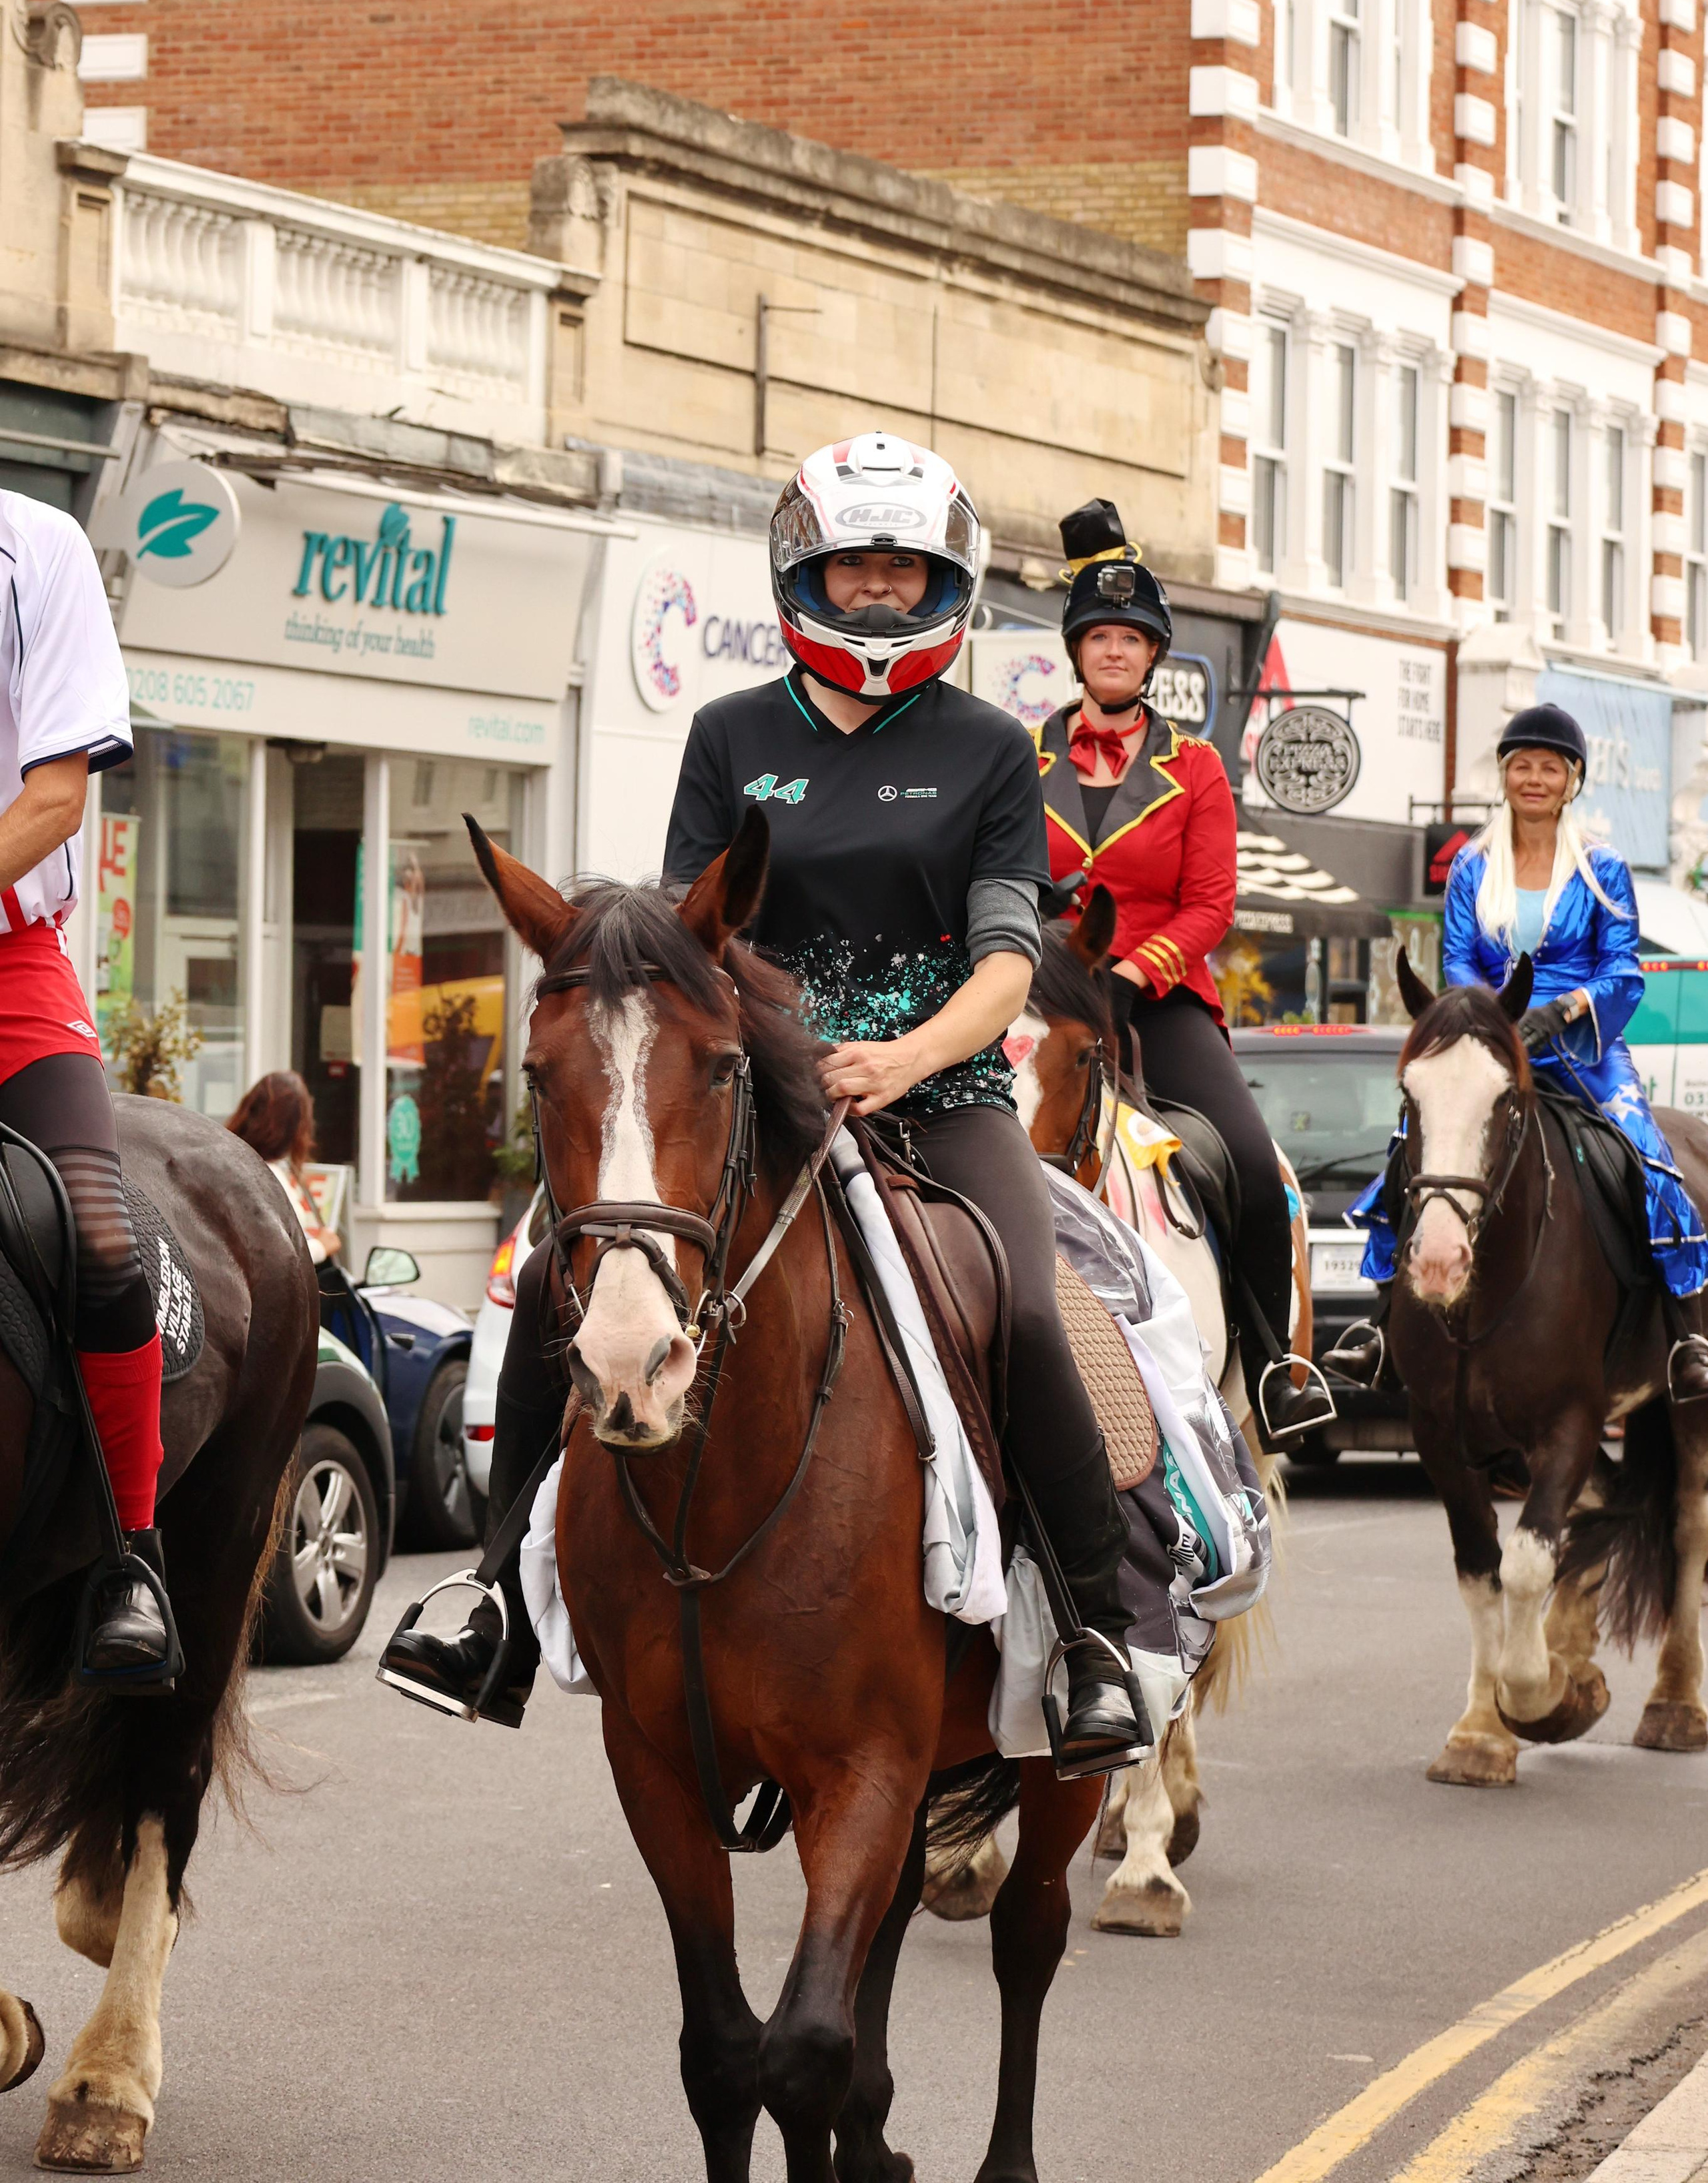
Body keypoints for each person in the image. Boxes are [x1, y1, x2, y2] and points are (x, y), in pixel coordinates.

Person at [386, 430, 1148, 1771]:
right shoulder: (729, 732)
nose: (875, 589)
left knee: (1028, 1309)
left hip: (940, 1088)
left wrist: (905, 1055)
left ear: (941, 580)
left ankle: (1086, 1633)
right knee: (553, 1278)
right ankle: (492, 1596)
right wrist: (777, 1056)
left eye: (903, 566)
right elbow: (696, 942)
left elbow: (1006, 962)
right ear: (805, 566)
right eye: (853, 561)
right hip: (755, 1090)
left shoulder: (983, 747)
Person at [1031, 498, 1329, 1447]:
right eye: (1099, 636)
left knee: (1245, 1159)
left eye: (1131, 638)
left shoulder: (1196, 766)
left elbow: (1210, 904)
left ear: (1153, 654)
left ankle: (1276, 1360)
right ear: (1077, 650)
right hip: (1040, 1004)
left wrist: (1128, 972)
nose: (1114, 652)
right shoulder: (1016, 754)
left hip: (1154, 1004)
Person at [1349, 701, 1708, 1398]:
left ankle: (1686, 1333)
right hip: (1487, 1044)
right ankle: (1378, 1324)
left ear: (1571, 780)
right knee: (1408, 1152)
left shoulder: (1603, 867)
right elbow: (1457, 959)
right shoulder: (1470, 868)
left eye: (1549, 767)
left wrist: (1567, 1007)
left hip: (1583, 1047)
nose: (1534, 778)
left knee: (1651, 1157)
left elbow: (1624, 968)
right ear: (1505, 776)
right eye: (1521, 766)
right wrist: (1491, 1019)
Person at [0, 488, 175, 1676]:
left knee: (106, 1248)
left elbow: (56, 797)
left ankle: (133, 1556)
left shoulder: (36, 544)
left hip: (7, 962)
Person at [227, 1071, 340, 1264]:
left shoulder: (224, 1162)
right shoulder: (268, 1179)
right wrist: (321, 1247)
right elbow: (276, 1259)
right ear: (297, 1126)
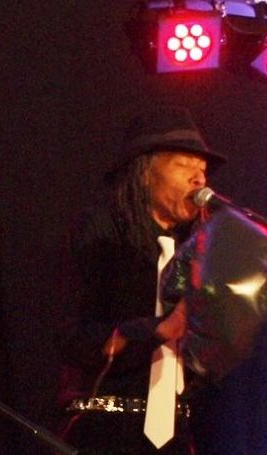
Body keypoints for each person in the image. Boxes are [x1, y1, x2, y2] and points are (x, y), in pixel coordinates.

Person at [57, 106, 228, 454]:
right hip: (105, 430)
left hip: (176, 436)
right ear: (145, 172)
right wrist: (156, 329)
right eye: (184, 165)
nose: (199, 180)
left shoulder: (195, 253)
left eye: (202, 171)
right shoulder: (102, 234)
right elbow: (72, 337)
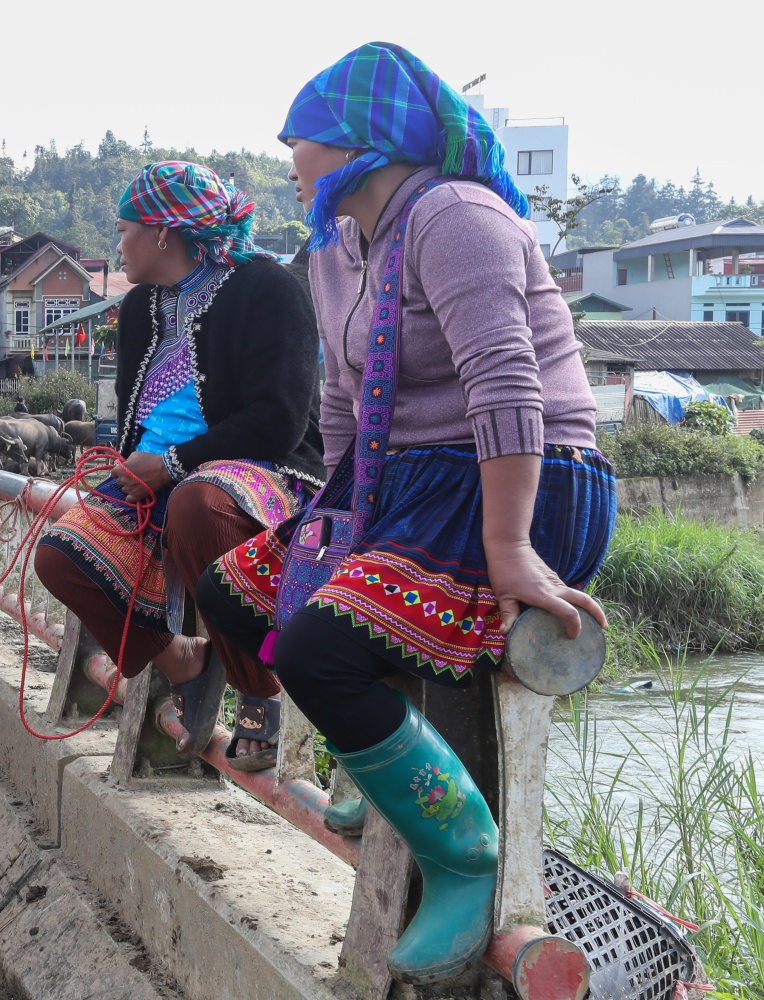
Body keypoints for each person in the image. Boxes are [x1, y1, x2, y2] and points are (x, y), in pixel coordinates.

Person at [191, 43, 615, 985]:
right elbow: (342, 403)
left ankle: (463, 854)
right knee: (238, 593)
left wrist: (509, 546)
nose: (287, 154)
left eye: (299, 137)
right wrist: (335, 523)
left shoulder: (457, 219)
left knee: (318, 646)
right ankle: (370, 766)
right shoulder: (339, 247)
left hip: (520, 480)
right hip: (402, 482)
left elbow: (509, 386)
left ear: (360, 143)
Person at [33, 161, 325, 771]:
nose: (117, 245)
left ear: (163, 232)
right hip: (157, 477)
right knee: (60, 552)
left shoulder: (269, 288)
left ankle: (257, 689)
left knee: (197, 503)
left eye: (123, 229)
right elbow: (138, 419)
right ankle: (179, 659)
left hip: (261, 473)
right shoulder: (141, 307)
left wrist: (171, 464)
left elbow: (280, 420)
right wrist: (135, 469)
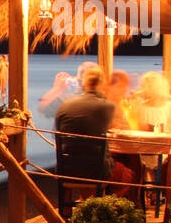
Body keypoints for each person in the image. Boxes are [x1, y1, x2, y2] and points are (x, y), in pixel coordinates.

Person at [55, 67, 135, 198]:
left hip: (66, 168)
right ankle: (103, 205)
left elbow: (57, 131)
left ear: (83, 84)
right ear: (103, 85)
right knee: (128, 175)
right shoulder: (108, 106)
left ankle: (80, 205)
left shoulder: (65, 106)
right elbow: (120, 128)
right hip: (96, 171)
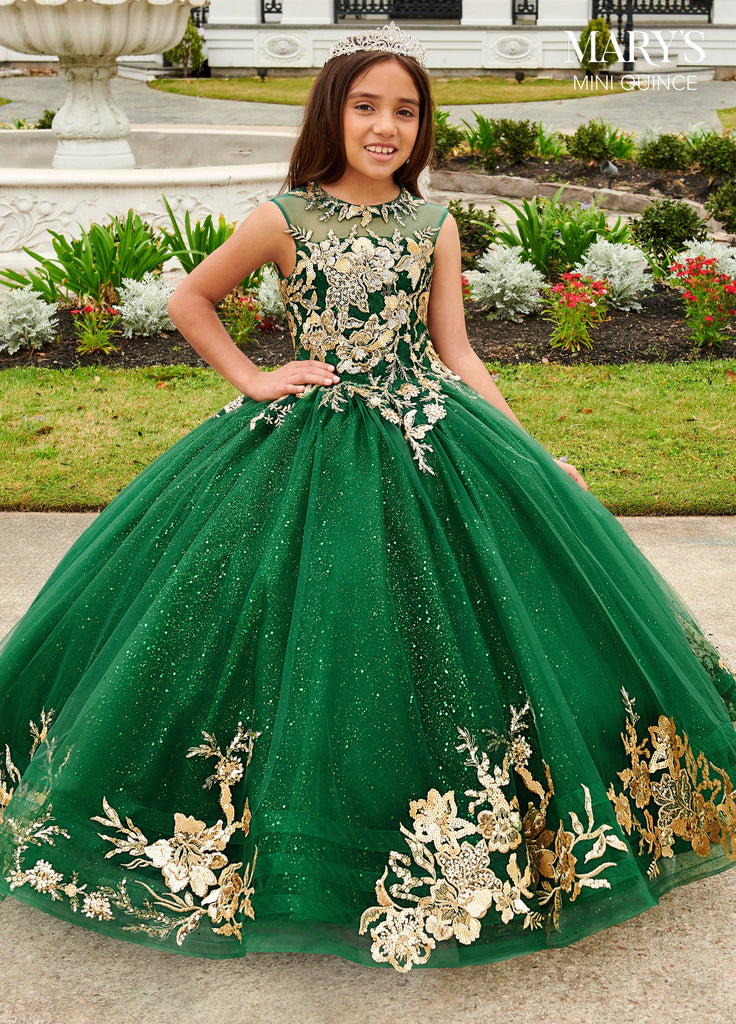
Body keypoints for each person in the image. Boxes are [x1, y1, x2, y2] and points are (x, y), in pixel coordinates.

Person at [0, 23, 734, 974]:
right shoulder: (285, 217)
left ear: (422, 127)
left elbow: (456, 351)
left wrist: (532, 453)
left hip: (429, 434)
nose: (387, 126)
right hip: (308, 441)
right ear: (332, 115)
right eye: (366, 106)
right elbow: (191, 299)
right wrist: (253, 378)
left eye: (406, 111)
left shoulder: (433, 225)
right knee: (291, 624)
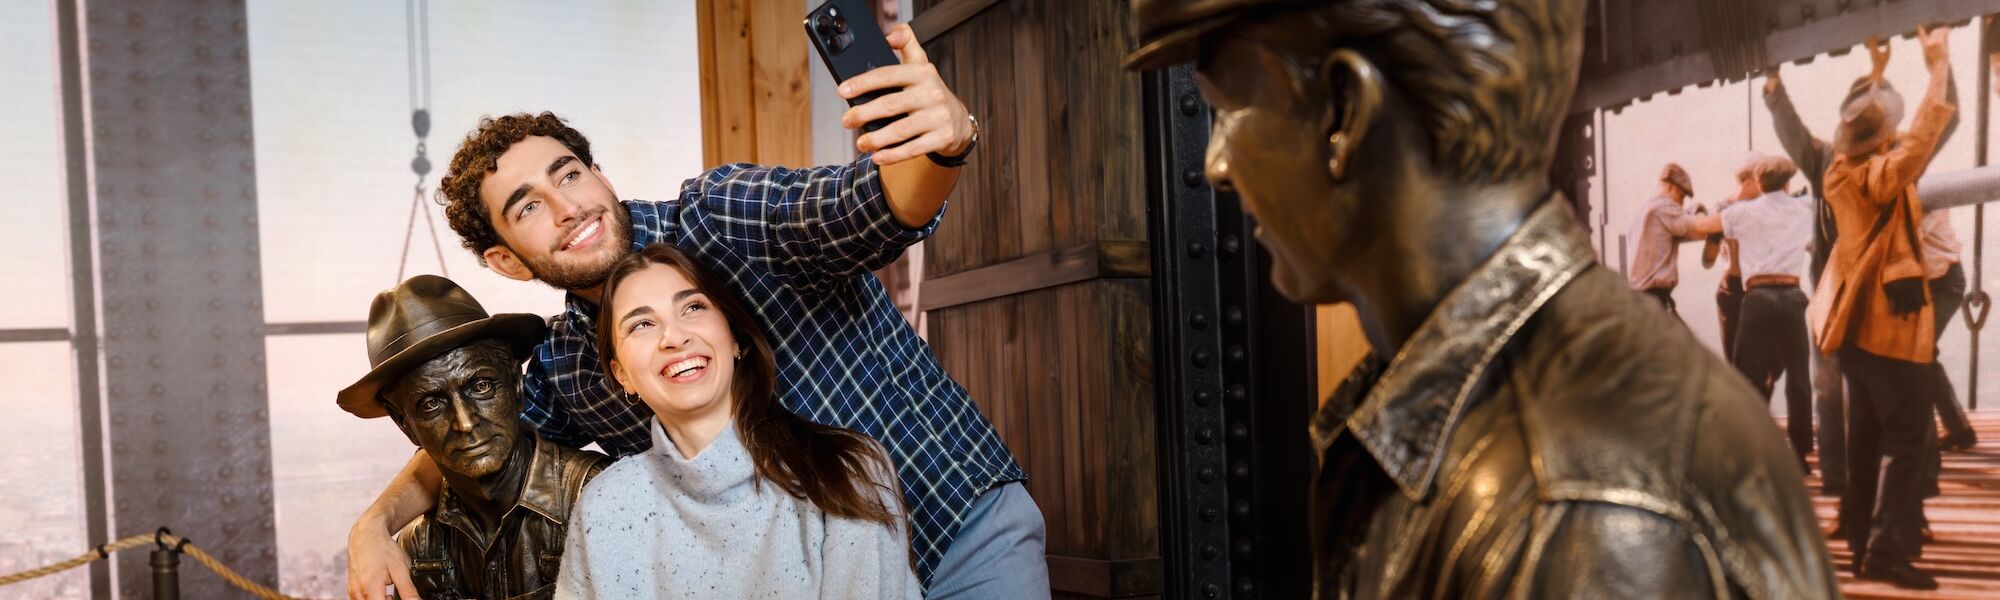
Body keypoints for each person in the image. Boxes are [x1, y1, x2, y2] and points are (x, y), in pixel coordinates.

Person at [1126, 0, 1837, 597]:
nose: (1215, 165)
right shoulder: (1541, 454)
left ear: (1346, 108)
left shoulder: (1570, 510)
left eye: (1228, 107)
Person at [347, 23, 1049, 600]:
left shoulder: (722, 216)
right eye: (528, 206)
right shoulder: (566, 365)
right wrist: (373, 529)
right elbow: (477, 436)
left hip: (955, 523)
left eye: (570, 174)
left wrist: (944, 144)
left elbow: (879, 208)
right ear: (505, 260)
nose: (568, 207)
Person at [554, 244, 919, 599]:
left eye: (693, 307)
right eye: (642, 324)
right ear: (622, 375)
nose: (675, 337)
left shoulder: (847, 470)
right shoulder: (606, 506)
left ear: (733, 339)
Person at [336, 275, 611, 600]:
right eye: (431, 404)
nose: (464, 422)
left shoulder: (603, 503)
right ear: (404, 424)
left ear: (516, 385)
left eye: (480, 387)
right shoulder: (418, 548)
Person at [1817, 25, 1956, 590]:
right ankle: (1886, 554)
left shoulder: (1837, 171)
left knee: (1866, 442)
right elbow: (1918, 144)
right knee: (1905, 443)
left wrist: (1876, 74)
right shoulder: (1878, 176)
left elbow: (1861, 131)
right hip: (1891, 332)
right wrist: (1937, 68)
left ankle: (1858, 544)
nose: (1895, 135)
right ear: (1881, 144)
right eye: (1888, 132)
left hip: (1853, 335)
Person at [1689, 155, 1816, 466]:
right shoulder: (1805, 207)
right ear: (1787, 183)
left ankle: (1752, 451)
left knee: (1748, 377)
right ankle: (1800, 452)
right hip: (1791, 294)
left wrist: (1713, 206)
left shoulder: (1742, 212)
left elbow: (1702, 226)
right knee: (1798, 377)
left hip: (1757, 297)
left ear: (1759, 184)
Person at [1628, 162, 1706, 316]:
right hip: (1655, 298)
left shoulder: (1645, 210)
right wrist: (1700, 211)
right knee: (1681, 340)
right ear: (1671, 187)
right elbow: (1700, 228)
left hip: (1642, 299)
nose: (1681, 203)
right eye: (1681, 196)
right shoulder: (1664, 208)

> _EXERCISE REQUIREMENTS_
Take the stretch of lines above from the one containing "right eye: (528, 206)" through the one containing "left ankle: (1858, 544)" and repeat it exactly, adding no other line.

> _ANSWER SPACE_
right eye: (528, 206)
right shoulder: (566, 365)
right wrist: (373, 529)
right elbow: (477, 436)
left hip: (955, 523)
left eye: (570, 174)
left wrist: (944, 144)
left elbow: (879, 208)
right ear: (505, 260)
nose: (568, 207)
Person at [554, 244, 919, 599]:
left eye: (693, 307)
right eye: (642, 324)
right ear: (622, 375)
nose: (675, 337)
left shoulder: (847, 470)
right shoulder: (606, 506)
left ear: (733, 339)
Person at [336, 275, 611, 600]:
right eye: (431, 404)
nose: (464, 422)
left shoulder: (603, 503)
right ear: (404, 424)
left ear: (516, 385)
left eye: (480, 387)
right shoulder: (418, 548)
Person at [1817, 25, 1956, 590]:
right ankle: (1886, 554)
left shoulder: (1837, 171)
left knee: (1866, 442)
right elbow: (1918, 144)
right knee: (1905, 443)
left wrist: (1876, 74)
right shoulder: (1878, 176)
left elbow: (1861, 131)
right hip: (1891, 332)
right wrist: (1937, 68)
left ankle: (1858, 544)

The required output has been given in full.